Thursday, August 2, 2007

old age

Attitudes Toward the Old

Strands of veneration for and antagonism toward the aged coexisted in all early modern societies. The extreme views represented by these strands were in constant dialectical tension, underpinning the complex set of social relations that characterized individual older people's relationships within their communities. Historians have moved away from the sense that there is any grand narrative of either rising or declining status for the elderly and have instead highlighted the great heterogeneity and complexity of attitudes toward aging and the aged.

Older individuals often played highly valued roles. The Spanish proverb "The oldster who cannot predict is not worth a sardine" reflects the common perception that an older person's worldly experience was a valuable community resource. Similarly, many different kinds of sources, from diaries to law cases, demonstrate a pervasive reliance on the memory of older individuals as a source of history and custom, a tradition that persisted despite the ever-growing availability and importance of print to record public and private memories.

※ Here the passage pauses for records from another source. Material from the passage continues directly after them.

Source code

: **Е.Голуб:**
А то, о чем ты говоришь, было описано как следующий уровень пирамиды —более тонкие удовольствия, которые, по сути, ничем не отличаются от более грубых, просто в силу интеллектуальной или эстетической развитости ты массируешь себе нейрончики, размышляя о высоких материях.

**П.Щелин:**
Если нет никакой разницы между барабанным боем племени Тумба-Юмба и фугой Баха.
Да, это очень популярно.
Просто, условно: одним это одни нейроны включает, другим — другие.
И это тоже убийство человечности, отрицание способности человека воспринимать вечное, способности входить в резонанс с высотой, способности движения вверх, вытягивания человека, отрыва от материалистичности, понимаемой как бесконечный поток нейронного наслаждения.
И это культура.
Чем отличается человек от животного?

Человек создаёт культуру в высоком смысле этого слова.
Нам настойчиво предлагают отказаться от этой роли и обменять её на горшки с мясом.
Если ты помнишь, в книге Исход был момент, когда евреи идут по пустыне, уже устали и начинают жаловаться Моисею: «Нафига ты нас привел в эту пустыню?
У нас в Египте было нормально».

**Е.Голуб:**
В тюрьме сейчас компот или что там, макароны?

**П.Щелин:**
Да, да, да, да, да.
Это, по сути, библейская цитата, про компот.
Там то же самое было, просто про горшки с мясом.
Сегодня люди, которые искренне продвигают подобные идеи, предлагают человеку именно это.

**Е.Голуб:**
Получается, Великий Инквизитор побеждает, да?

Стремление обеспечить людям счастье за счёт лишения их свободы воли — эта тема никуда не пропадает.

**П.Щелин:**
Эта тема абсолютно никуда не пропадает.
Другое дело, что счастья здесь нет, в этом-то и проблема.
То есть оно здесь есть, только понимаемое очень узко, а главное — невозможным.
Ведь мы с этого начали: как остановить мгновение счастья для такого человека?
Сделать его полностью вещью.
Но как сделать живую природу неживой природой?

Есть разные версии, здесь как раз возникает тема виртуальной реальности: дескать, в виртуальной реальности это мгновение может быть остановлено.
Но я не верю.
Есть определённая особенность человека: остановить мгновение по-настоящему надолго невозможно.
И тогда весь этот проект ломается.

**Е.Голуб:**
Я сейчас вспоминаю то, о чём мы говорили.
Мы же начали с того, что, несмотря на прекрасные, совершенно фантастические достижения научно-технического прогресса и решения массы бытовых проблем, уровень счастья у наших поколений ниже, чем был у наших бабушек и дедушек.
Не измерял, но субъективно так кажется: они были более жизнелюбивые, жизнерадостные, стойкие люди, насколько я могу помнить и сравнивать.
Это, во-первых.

Attitudes toward old women varied. The image of the wise old woman and the nurturing elderly mother or grandmother played a role in literature, but representations of older women, especially widows, were more often negative, or even vicious. Images in cheap print stereotyped old women as witches, and literature frequently represented old women as lascivious fools, querulous gossips, or shrill scolds. While recent studies have deepened our understanding of the image of the witch as an old woman, the image of the witch as an old hag demonstrates the ways misogyny and antagonism toward the aged could interact in this period.